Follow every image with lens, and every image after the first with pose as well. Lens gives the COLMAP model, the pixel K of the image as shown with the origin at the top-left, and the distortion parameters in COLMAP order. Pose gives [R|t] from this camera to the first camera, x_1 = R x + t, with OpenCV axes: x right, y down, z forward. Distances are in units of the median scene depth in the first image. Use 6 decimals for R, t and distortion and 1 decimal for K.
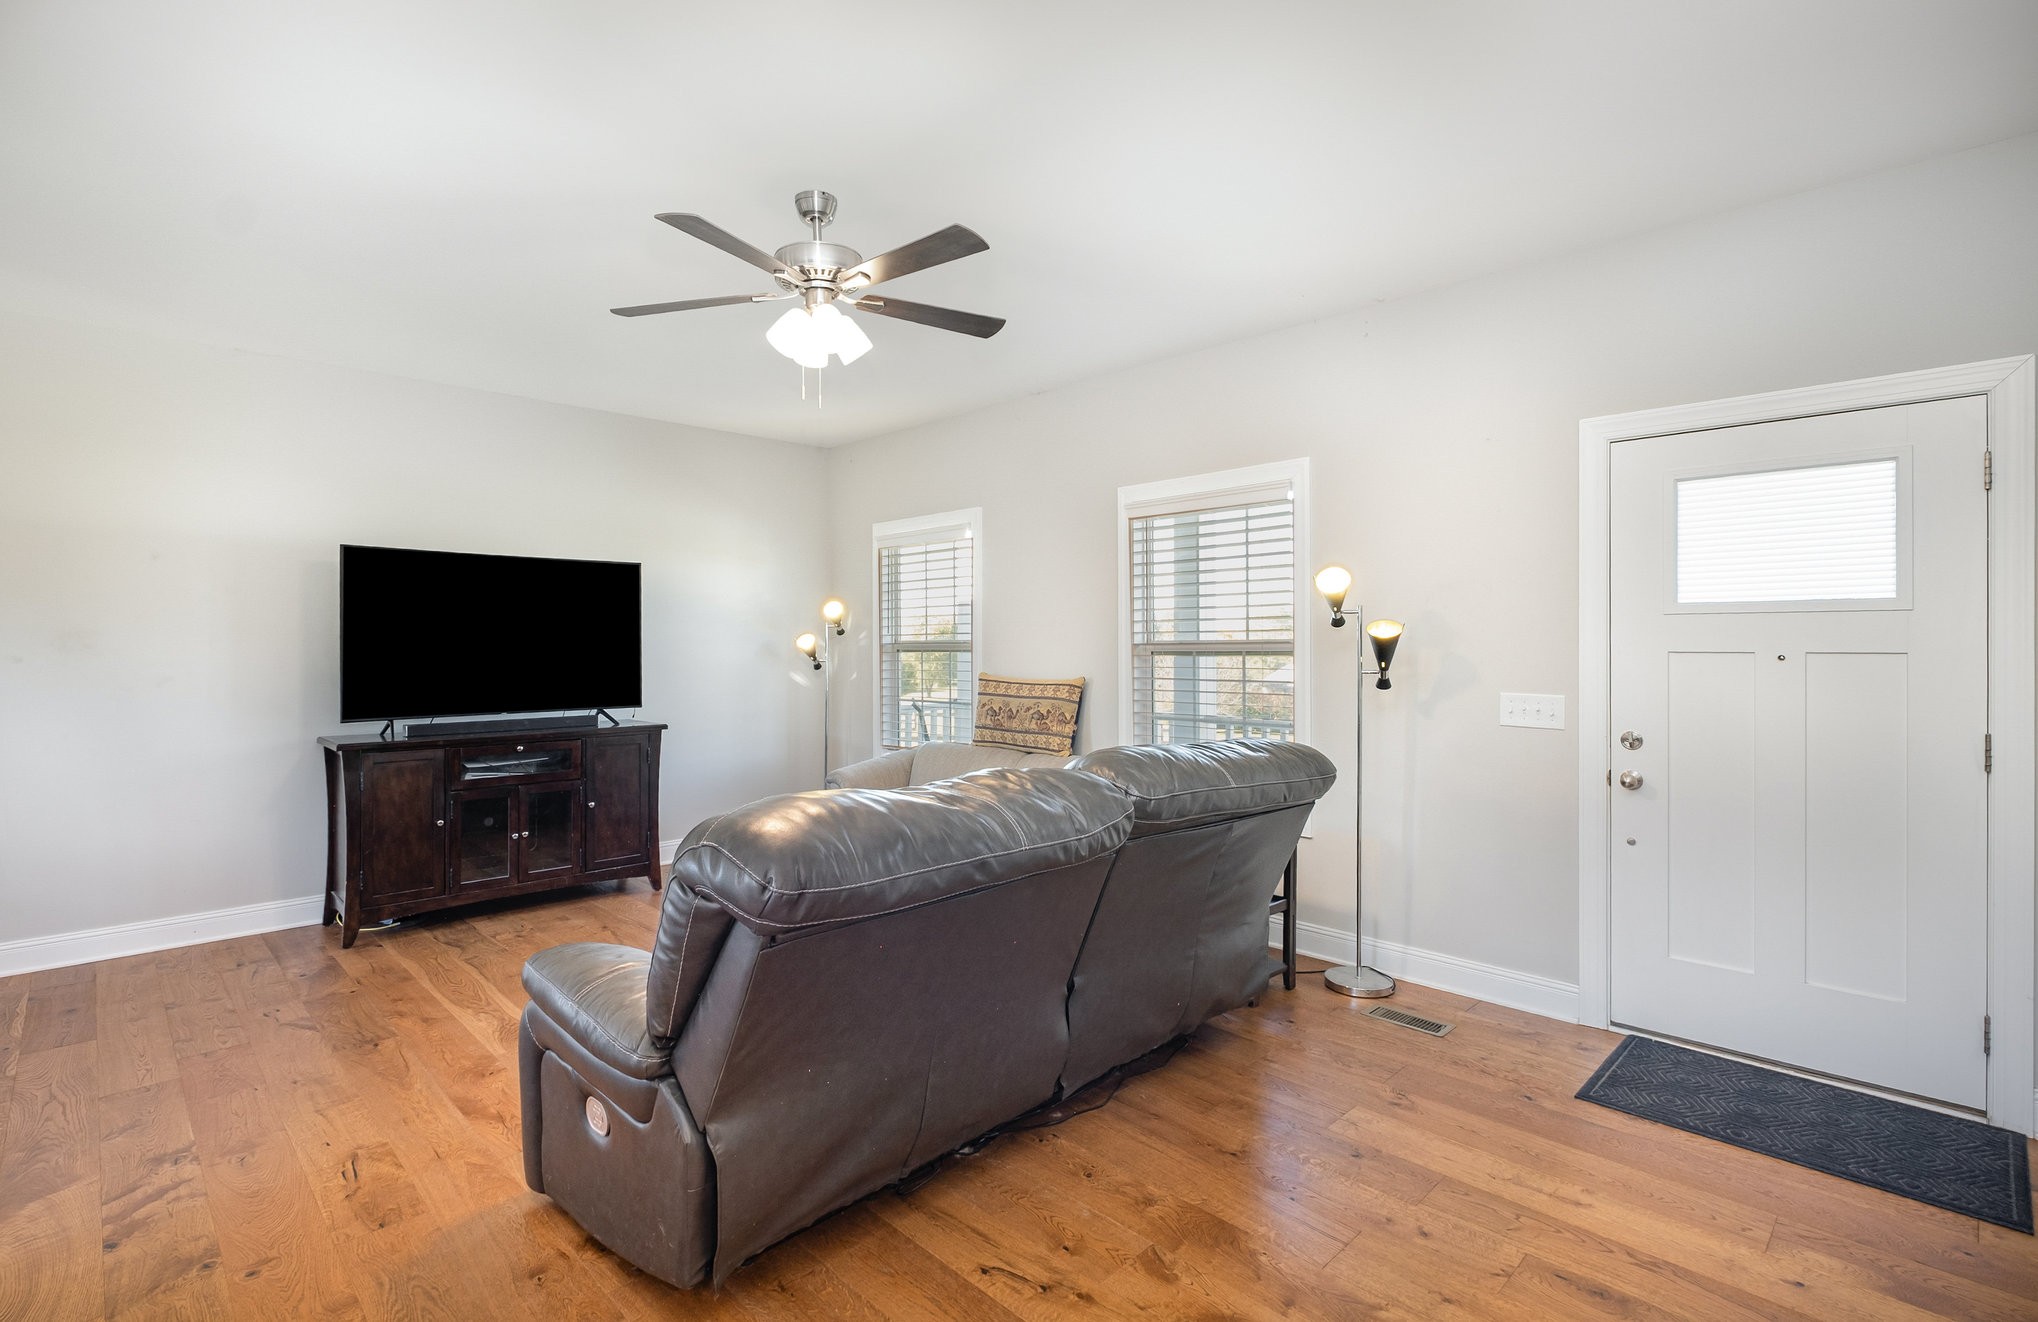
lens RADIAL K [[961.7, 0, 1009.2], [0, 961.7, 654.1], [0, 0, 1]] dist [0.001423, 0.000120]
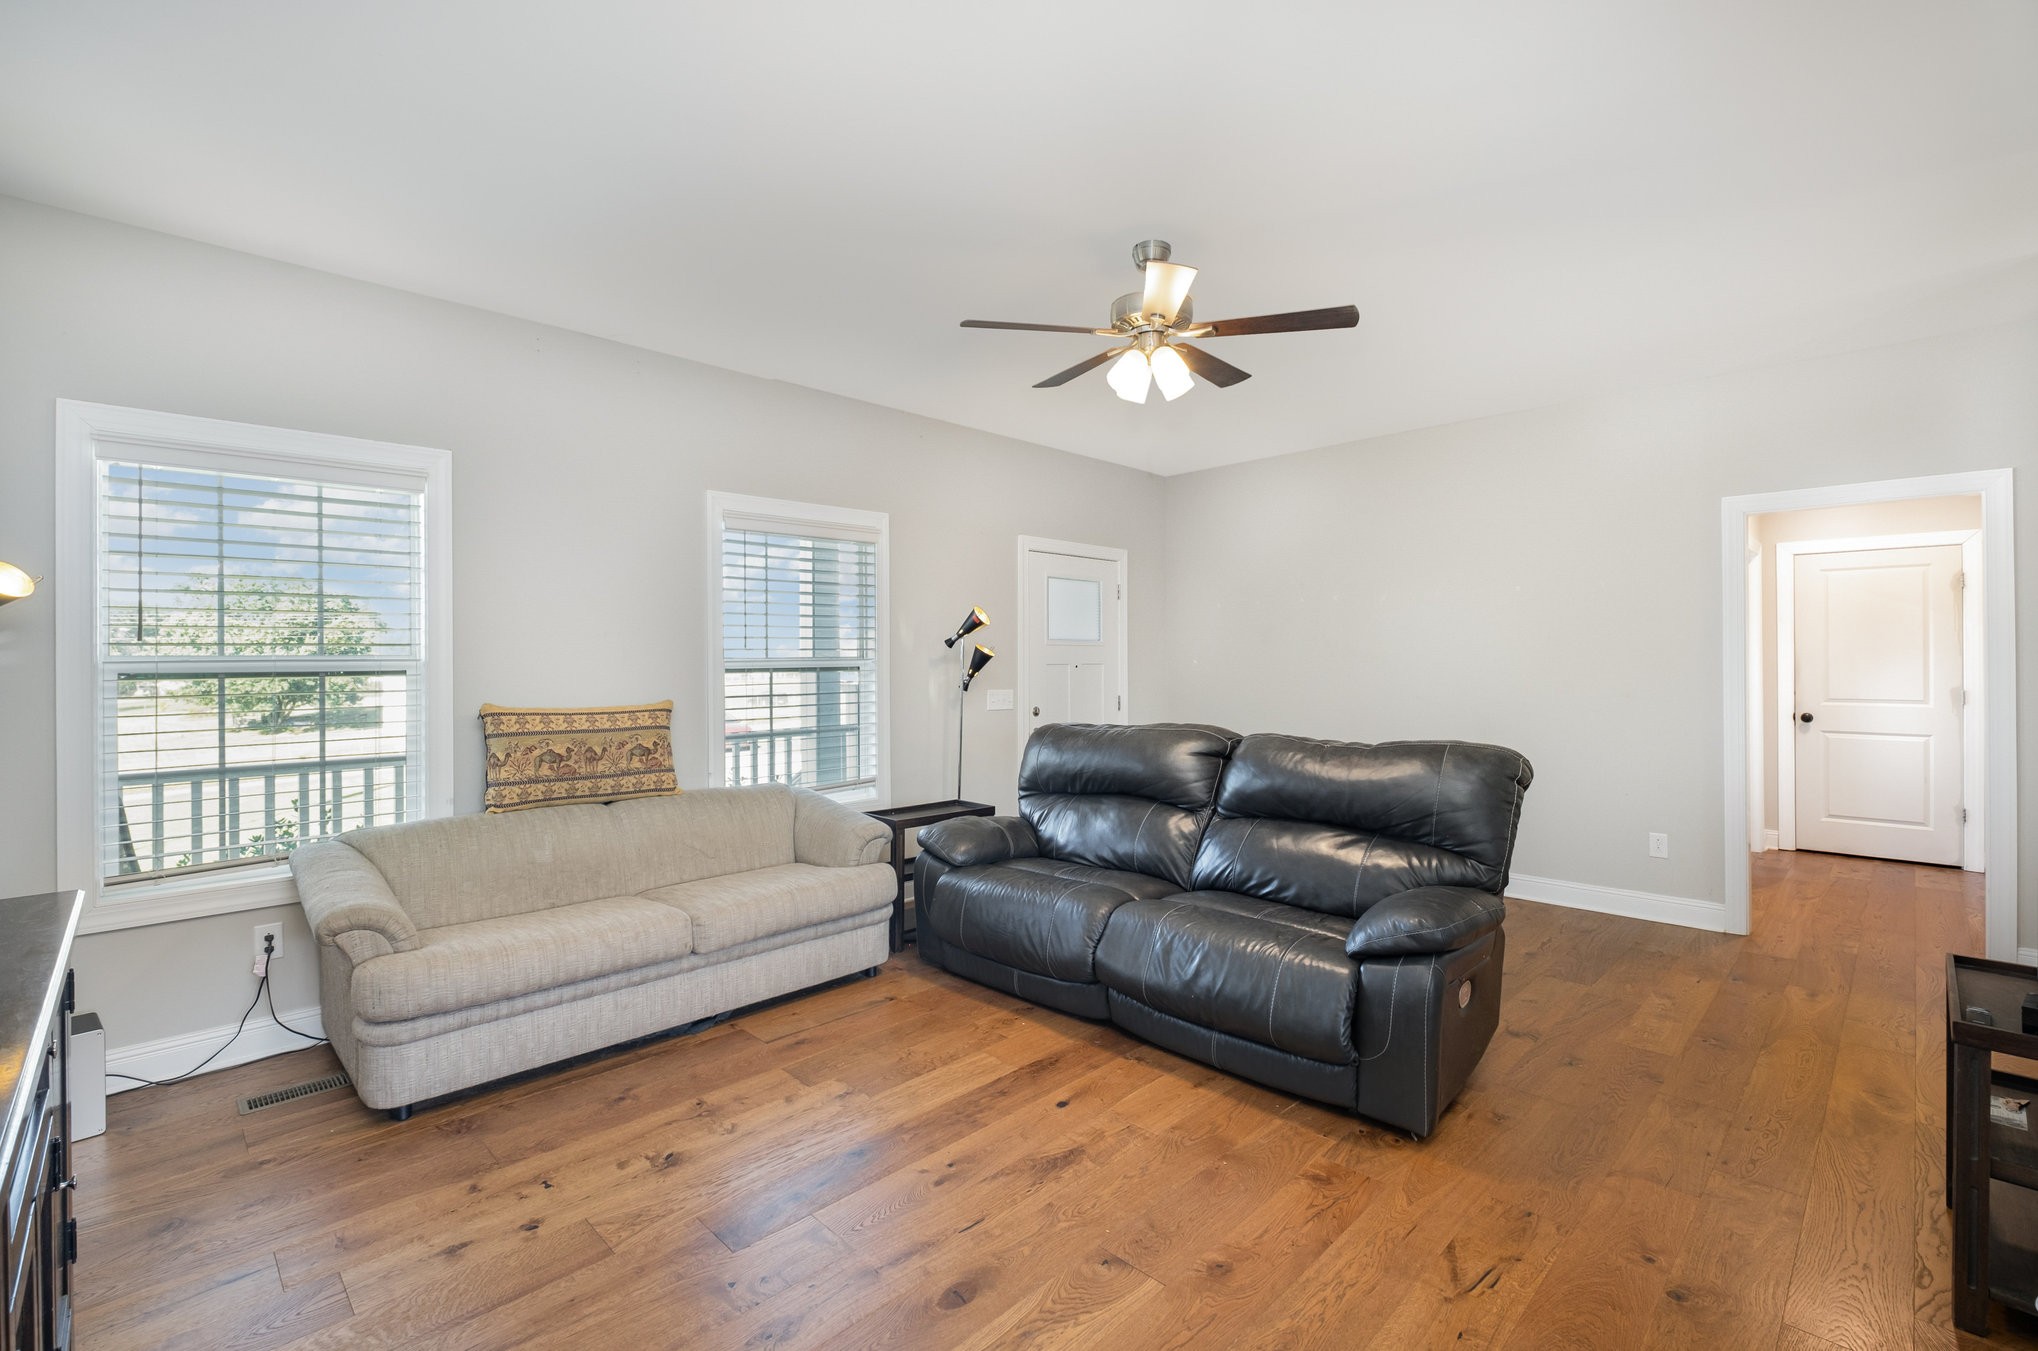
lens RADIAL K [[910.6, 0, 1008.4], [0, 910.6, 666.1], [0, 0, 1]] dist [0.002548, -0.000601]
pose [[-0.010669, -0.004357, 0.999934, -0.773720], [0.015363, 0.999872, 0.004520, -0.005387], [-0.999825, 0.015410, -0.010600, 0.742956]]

Assignment → Repeat the listing exactly, pictures excluded.

Finished task →
Follow every image with lens, and every image after the first with pose as well. Lens gives the COLMAP model, the pixel K of the image as shown with the origin at the top-left, and the distortion parameters in COLMAP order. Pose gives [R|t] from this camera to the first camera, x_1 = R x + t, with OpenCV axes: x right, y down, z forward. Distances are in units of the median scene depth in the first image. Use 6 decimals for R, t and distortion and 1 decimal for K.
lens RADIAL K [[961.7, 0, 1009.2], [0, 961.7, 654.1], [0, 0, 1]] dist [0.001423, 0.000120]
lens RADIAL K [[910.6, 0, 1008.4], [0, 910.6, 666.1], [0, 0, 1]] dist [0.002548, -0.000601]
pose [[-0.010669, -0.004357, 0.999934, -0.773720], [0.015363, 0.999872, 0.004520, -0.005387], [-0.999825, 0.015410, -0.010600, 0.742956]]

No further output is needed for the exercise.